# TASK BRIEF
Copy the listing word for word. Start at its first line and stop after the line that contains "Các công cụ tìm kiếm triển khai các web craw", including both of those lines.

====== SUPPLIED RECORDS

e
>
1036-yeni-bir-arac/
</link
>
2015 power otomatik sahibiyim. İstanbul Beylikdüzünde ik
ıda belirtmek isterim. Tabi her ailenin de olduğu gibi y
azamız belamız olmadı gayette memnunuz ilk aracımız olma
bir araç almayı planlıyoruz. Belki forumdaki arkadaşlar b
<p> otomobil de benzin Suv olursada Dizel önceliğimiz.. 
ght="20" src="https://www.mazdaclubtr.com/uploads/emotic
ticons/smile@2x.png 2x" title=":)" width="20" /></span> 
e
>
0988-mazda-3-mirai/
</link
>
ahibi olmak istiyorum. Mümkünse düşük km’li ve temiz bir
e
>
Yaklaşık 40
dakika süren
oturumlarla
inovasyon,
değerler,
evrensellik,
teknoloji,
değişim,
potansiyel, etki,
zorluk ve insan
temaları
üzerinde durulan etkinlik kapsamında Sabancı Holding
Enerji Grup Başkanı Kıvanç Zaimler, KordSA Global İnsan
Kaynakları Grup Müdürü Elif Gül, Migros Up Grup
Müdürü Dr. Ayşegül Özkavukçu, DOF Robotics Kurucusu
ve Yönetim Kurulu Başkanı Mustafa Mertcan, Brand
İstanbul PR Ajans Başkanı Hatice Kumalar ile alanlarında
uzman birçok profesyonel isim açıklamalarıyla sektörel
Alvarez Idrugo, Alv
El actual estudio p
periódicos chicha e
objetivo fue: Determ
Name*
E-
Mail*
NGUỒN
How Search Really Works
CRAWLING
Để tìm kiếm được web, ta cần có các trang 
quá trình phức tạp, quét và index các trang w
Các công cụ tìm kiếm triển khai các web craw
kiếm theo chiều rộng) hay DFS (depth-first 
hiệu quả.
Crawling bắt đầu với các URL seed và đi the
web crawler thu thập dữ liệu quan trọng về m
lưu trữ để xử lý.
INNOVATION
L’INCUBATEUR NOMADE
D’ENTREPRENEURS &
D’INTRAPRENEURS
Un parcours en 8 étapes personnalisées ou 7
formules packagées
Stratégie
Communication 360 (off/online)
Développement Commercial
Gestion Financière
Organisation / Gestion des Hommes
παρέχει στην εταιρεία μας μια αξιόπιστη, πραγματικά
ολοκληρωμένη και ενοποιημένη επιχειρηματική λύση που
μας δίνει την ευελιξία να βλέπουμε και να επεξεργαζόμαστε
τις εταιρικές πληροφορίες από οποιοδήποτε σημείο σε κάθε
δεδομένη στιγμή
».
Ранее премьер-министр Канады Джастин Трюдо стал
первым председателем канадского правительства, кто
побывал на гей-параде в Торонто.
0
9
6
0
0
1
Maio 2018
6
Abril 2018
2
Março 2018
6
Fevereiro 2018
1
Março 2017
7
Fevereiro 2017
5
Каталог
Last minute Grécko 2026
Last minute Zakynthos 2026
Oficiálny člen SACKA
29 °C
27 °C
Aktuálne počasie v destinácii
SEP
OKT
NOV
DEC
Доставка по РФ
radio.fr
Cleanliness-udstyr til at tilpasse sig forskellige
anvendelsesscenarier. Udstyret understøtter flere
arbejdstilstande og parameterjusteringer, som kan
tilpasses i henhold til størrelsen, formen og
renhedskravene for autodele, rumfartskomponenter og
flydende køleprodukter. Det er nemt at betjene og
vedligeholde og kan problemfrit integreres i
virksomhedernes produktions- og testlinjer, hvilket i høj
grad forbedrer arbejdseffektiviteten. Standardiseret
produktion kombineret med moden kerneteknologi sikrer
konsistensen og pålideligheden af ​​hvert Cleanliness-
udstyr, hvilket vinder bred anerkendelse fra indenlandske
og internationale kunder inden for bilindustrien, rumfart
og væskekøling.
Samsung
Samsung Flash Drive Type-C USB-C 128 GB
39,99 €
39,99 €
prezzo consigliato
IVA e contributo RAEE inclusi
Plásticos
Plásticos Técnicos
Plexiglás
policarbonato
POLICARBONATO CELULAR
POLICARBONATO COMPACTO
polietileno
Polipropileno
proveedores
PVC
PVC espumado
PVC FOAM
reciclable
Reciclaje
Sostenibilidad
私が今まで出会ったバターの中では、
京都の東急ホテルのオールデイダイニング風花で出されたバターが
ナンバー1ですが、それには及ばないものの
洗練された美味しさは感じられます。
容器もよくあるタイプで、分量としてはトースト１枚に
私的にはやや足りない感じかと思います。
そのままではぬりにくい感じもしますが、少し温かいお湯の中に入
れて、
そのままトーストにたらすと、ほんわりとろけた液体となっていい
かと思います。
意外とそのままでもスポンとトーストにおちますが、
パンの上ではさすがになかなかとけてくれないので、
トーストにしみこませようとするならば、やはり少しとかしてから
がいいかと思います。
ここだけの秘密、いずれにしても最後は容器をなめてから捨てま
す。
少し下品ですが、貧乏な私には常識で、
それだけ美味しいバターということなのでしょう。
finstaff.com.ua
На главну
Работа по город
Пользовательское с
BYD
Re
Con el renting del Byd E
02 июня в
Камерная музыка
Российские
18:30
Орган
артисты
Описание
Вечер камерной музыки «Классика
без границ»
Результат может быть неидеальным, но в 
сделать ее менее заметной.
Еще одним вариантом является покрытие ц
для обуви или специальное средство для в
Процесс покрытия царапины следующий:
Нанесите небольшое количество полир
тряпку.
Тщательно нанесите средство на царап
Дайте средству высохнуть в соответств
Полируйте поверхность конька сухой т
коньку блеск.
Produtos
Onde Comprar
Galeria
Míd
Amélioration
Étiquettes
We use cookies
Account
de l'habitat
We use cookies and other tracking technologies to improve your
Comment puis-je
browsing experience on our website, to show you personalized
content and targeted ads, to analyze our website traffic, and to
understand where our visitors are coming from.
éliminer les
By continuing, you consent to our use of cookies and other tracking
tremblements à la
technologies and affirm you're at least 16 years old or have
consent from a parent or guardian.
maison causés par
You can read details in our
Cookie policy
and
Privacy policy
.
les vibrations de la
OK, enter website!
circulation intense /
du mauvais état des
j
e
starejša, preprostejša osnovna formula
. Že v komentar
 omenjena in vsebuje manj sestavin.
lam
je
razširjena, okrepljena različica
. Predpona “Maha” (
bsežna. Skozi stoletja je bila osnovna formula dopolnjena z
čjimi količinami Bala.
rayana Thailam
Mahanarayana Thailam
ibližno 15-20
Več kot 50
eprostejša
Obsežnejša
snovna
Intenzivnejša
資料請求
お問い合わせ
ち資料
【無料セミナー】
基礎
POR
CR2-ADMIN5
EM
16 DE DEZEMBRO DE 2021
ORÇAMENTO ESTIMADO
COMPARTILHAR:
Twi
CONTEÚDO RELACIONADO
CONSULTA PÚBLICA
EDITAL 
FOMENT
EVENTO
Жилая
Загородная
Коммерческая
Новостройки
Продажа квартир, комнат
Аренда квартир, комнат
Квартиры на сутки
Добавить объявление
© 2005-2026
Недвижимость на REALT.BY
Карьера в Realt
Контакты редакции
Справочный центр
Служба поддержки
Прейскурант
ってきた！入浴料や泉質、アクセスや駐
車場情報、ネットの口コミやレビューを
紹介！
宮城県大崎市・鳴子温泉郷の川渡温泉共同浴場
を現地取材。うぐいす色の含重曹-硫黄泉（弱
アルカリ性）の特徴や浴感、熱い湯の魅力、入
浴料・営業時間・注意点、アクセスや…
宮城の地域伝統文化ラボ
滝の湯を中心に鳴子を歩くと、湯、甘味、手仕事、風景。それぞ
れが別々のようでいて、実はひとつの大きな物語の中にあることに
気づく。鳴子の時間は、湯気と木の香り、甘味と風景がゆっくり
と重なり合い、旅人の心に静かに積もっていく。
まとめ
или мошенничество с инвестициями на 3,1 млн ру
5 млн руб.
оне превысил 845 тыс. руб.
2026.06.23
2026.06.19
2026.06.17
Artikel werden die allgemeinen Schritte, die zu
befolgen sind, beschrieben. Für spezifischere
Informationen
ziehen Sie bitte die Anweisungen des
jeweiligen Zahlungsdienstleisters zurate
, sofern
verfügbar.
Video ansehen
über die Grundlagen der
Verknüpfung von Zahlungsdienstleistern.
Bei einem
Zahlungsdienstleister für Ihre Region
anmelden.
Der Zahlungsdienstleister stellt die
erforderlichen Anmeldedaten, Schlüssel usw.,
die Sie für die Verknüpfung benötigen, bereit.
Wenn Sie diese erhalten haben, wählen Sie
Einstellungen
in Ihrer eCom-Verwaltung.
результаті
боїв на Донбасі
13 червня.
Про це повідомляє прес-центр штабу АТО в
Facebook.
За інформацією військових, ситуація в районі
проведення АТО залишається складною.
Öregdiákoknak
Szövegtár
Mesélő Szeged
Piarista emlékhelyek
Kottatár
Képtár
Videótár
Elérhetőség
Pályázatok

============

# TASK RESPONSE
e
>
1036-yeni-bir-arac/
</link
>
2015 power otomatik sahibiyim. İstanbul Beylikdüzünde ik
ıda belirtmek isterim. Tabi her ailenin de olduğu gibi y
azamız belamız olmadı gayette memnunuz ilk aracımız olma
bir araç almayı planlıyoruz. Belki forumdaki arkadaşlar b
<p> otomobil de benzin Suv olursada Dizel önceliğimiz.. 
ght="20" src="https://www.mazdaclubtr.com/uploads/emotic
ticons/smile@2x.png 2x" title=":)" width="20" /></span> 
e
>
0988-mazda-3-mirai/
</link
>
ahibi olmak istiyorum. Mümkünse düşük km’li ve temiz bir
e
>
Yaklaşık 40
dakika süren
oturumlarla
inovasyon,
değerler,
evrensellik,
teknoloji,
değişim,
potansiyel, etki,
zorluk ve insan
temaları
üzerinde durulan etkinlik kapsamında Sabancı Holding
Enerji Grup Başkanı Kıvanç Zaimler, KordSA Global İnsan
Kaynakları Grup Müdürü Elif Gül, Migros Up Grup
Müdürü Dr. Ayşegül Özkavukçu, DOF Robotics Kurucusu
ve Yönetim Kurulu Başkanı Mustafa Mertcan, Brand
İstanbul PR Ajans Başkanı Hatice Kumalar ile alanlarında
uzman birçok profesyonel isim açıklamalarıyla sektörel
Alvarez Idrugo, Alv
El actual estudio p
periódicos chicha e
objetivo fue: Determ
Name*
E-
Mail*
NGUỒN
How Search Really Works
CRAWLING
Để tìm kiếm được web, ta cần có các trang 
quá trình phức tạp, quét và index các trang w
Các công cụ tìm kiếm triển khai các web craw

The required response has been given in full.